1) Calculate $C$ such that f(x) is normalised [Analytical problem].

_Example solution 1_: For $f(x)$ to be normalised, it has to fulfill: $1 = \int_0^C x^3 dx = [x^4 / 4]_0^C = x^4 / 4 ~~\Longrightarrow~~ C = \sqrt[\leftroot{-2}\uproot{2}4]{4} = \sqrt{2}$.


2) Calculate the relevant integral and inverted function for using the transformation method. Check that the limits actually makes sense [Analytical problem].

_Example solution 2_: The transformation integral (see the slides) is as follows:
  $$F(x) = \int_{-\infty}^x f(x') dx',$$
which in this case yields:
  $$F(x) = \int_{-\infty}^x x'^3 dx' = \int_0^x x'^3 dx' = [1/4 x'^4]_0^x = 1/4 x^4.$$
The inverse function is:
  $$y = F(x) = 1/4 x^4 ~~\Longrightarrow~~ x = F(y) = \sqrt[\leftroot{-2}\uproot{2}4]{4y}.$$
Generating numbers $r$ in the range $r \in [0,1]$ and inserting these into $F^{-1}(r)$ will yield values in the range $x \in [0,\sqrt{2}]$, just as required.

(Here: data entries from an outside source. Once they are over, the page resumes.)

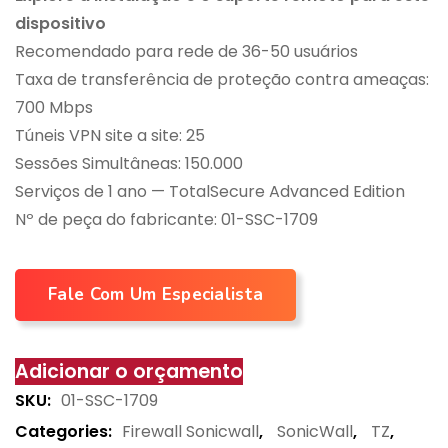
dispositivo
Recomendado para rede de 36-50 usuários
Taxa de transferência de proteção contra ameaças:
700 Mbps
Túneis VPN site a site: 25
Sessões Simultâneas: 150.000
Serviços de 1 ano — TotalSecure Advanced Edition
Nº de peça do fabricante: 01-SSC-1709
Fale Com Um Especialista
Adicionar o orçamento
SKU:
01-SSC-1709
Categories:
Firewall Sonicwall
,
SonicWall
,
TZ
,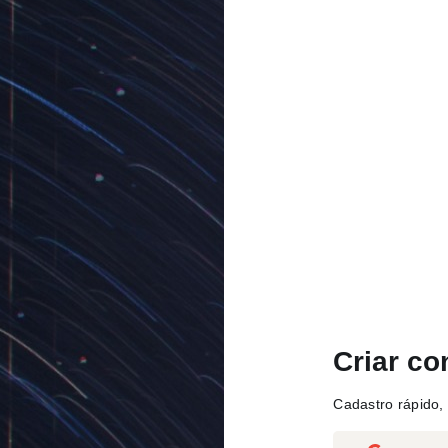
Criar co
Cadastro rápido,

3) Produce random points following $f(x) = x^3$, in the interval $[0, C]$ using both the Transformation and the Accept/Reject method.

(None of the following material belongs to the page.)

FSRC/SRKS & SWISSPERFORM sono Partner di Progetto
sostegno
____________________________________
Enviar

_Example solution 3_: Done above. Note how simply/elegantly the transformation method can be put.


4) Fit your data with a third degree polynomial, and check that the coefficients correspond to what you would expect.

_Example solution 4_: The fit is performed above. Since there are many bins with little statistics, the unbinned likelihood fit is chosen. I did not write a normalised pol3 function, which makes the evaluation of the fit a lot harder. However, c0, c1, and c2 are all (borderline) consistent with 0, while c3 is certainly not, which is what one should expect.

5) Now try to change the interval from [0,C] to [1,C], and see how the limits change.

_Example solution 5_: In order for the function $f(x) = x^3$ to be normalized on the invertal [1, C], the value of C should be $\sqrt[4]{5}$. So for the Accept/Reject method, we sample random points between $x_{min} = 1$ and $x_{max} = \sqrt[4]{5}$. 

For the transformation method, the new boundaries of the integral are:
$$F(x) = \int_{1}^x x'^3 dx' = [\tfrac{1}{4} x'^4]_1^x = \tfrac{1}{4} x^4 - \tfrac{1}{4}. $$
Inverting this expression, we obtain
  $$y = F(x) = \tfrac{1}{4} x^4 - \tfrac{1}{4} ~~\Longrightarrow~~ x = F(y) = \sqrt[\leftroot{-2}\uproot{2}4]{4y + 1}.$$